The mere mention of veganism can instantly cause some people to become defensive and even aggressive. You do not have to put up with someone being rude or aggressive towards you - that works both ways. If you find yourself in a situation where you are being made to feel uncomfortable (in a threatening way), you’re absolutely entitled to tell them to stop talking to you.
You might not always be dealing with people who hate vegans or veganism but the chances are you will encounter people who actively dislike it and want to argue about it with you. You might be surprised to find that some of your close friends and family members feel upset about your decision to adopt a vegan lifestyle and express offence at your choice.
Discussing veganism is important. People are curious, they have questions, and they have their reasons for eating animals. Opening up the discussion can be difficult and, at times, heated and that’s OK. These are tough conversations. Most people have never questioned whether eating or using animals is wrong or right, or that it's even a choice. Knowing how to handle these situations is really important for having conversations that leave both sides feeling uplifted. It's not about "converting people", it's about having engaged, informative, and, above all, respectful conversations with each other.
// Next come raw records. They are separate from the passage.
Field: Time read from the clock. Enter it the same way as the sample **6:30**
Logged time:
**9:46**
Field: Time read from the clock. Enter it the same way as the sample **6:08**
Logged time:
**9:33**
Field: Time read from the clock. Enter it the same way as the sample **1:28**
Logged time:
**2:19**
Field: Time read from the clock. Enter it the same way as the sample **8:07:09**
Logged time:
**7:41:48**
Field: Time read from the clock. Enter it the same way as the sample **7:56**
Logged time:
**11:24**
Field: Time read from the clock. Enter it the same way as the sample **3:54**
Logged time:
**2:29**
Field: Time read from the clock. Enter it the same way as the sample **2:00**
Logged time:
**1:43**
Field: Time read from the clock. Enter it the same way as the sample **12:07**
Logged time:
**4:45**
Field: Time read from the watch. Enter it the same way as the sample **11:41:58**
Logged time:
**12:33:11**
Why Veganism Makes People Angry
People get defensive and angry about things they do not understand or that challenge their deep-rooted beliefs. Feeling ignorant about any subject can lead to embarrassment (if you've ever asked an obvious question and been mocked, you'll know the feeling), this can provoke a reaction of anger or rage. It’s a reaction to an opinion that differs from the dominant social norm. Nobody likes to feel stupid, uneducated, or misinformed.
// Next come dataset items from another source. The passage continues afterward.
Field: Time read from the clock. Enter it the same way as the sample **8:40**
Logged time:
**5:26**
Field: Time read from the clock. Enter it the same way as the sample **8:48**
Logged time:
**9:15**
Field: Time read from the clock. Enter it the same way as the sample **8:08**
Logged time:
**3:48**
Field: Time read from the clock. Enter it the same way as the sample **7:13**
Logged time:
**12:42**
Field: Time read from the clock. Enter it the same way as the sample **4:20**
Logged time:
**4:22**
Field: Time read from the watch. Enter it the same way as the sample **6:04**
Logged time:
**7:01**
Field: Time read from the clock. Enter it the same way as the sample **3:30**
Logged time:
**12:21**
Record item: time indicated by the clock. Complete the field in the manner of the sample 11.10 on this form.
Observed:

Having discussions about veganism challenges the dominant belief system that eating animals is normal, natural, and necessary. Growing up nobody asks us whether we want to eat animals, what we feel about it, or whether we believe it's OK. We're actually encouraged not to think about eating animals so when we're asked to it can be a jarring and upsetting experience.
I would like to encourage vegans and non-vegans alike to read Beyond Beliefs by Melanie Joy, a crucial text for improving communication and understanding between vegans, vegetarians, and meat eaters.
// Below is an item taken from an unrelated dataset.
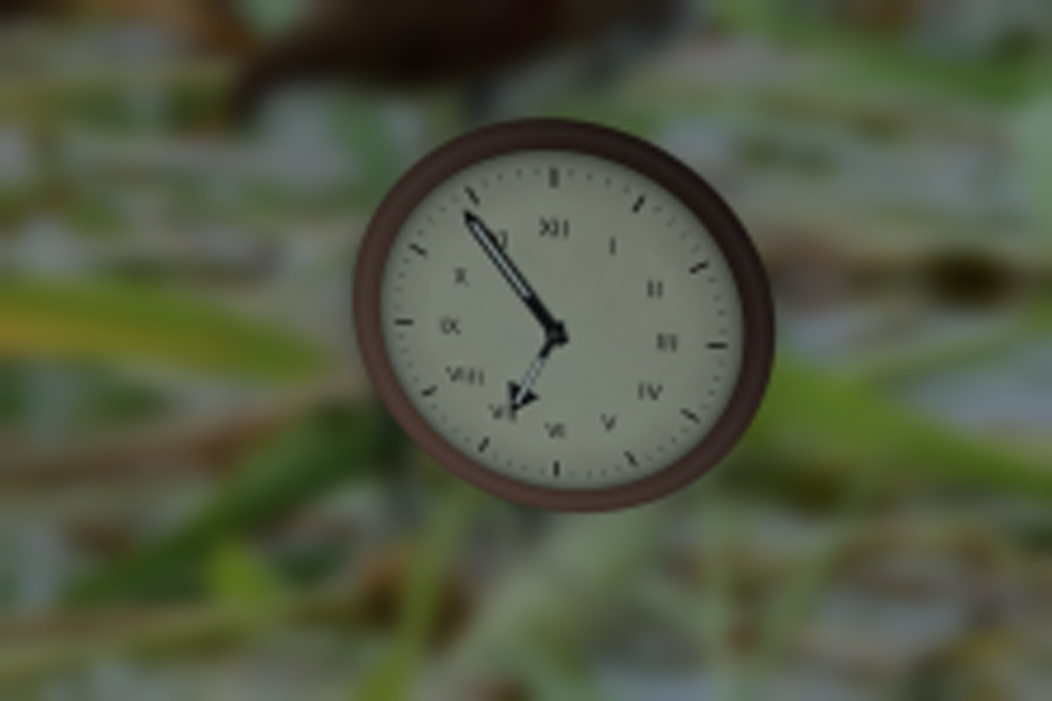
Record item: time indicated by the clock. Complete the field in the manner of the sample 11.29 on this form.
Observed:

How To Talk About Veganism
Some people will try to make tired, unoriginal jokes at your expense (“Mmm, BACON!”) or attempt to derail the conversation with silly anecdotes or unlikely situations ("if you were on a desert island would you eat an animal?") Others will be outright aggressive and abusive or unwilling to listen. There might be some who try to drown out your voice by talking over you and there will be many others who just want to ask questions and have a conversation with you. It can be intimidating and challenging to discuss veganism with others, even those who are open to conversing with you. Many people will have preconceived ideas about veganism or will be wary of getting into conversations that might make them feel uncomfortable or misinformed. This is how to have more productive conversations about veganism.
The most important thing is: respect. Be mindful of the words you use to avoid implying judgment or challenging their feelings. Words such as "right/wrong" and "better/worse" can imply superiority and making someone feel stupid for their beliefs or opinions won't progress the conversation.
Be prepared; know the facts and the sources. Many people will recite "facts" they have heard about eating animals and, when faced with opposing information, may try to argue against it. Knowing sources and being able to recite names and figures is important.
Ask questions and listen to the answers; don't interrupt. It can be tempting to jump in when you hear misinformation being cited or common arguments being used for the justification of eating meat. Many vegans used to eat meat and used many of the same justifications for why we did it, it's important to remember that when having the same conversation with other people.
Be calm and confident with your responses. Don't take it personally if someone is critical of your lifestyle. People often have a lot of questions about veganism and may express disapproving comments - it's not personal, and remember you're doing the same thing to them: questioning their lifestyle.
Develop a thick skin and let obnoxious comments, offensive words, or jokes bounce right off you. Reacting to people whose only intention is to rile you will only feed into their superiority complex. People who attempt to upset or personally insult you are just looking to derail the conversation or provoke a reaction a reaction. Don't rise to it. Stay calm and keep the conversation on topic, or just walk away.
Be aware that talking about certain issues will always illicit a defensive response from some people. Even if you use a softly-softly approach, refrain from using evocative words and avoid confrontation. The mere discussion of eating animals will be uncomfortable and even offensive to some people. They might accuse you of being aggressive or pushy even when you're being polite. It's because they feel uncomfortable and threatened by opinions that oppose what they have always believed to be true.
Know that some people simply do not want to listen and will continue to shout you down or drown you out with senseless words and jokes. Unfortunately, there are many who are not interested in listening or learning. That's their prerogative and it's important to know when to walk away from these encounters.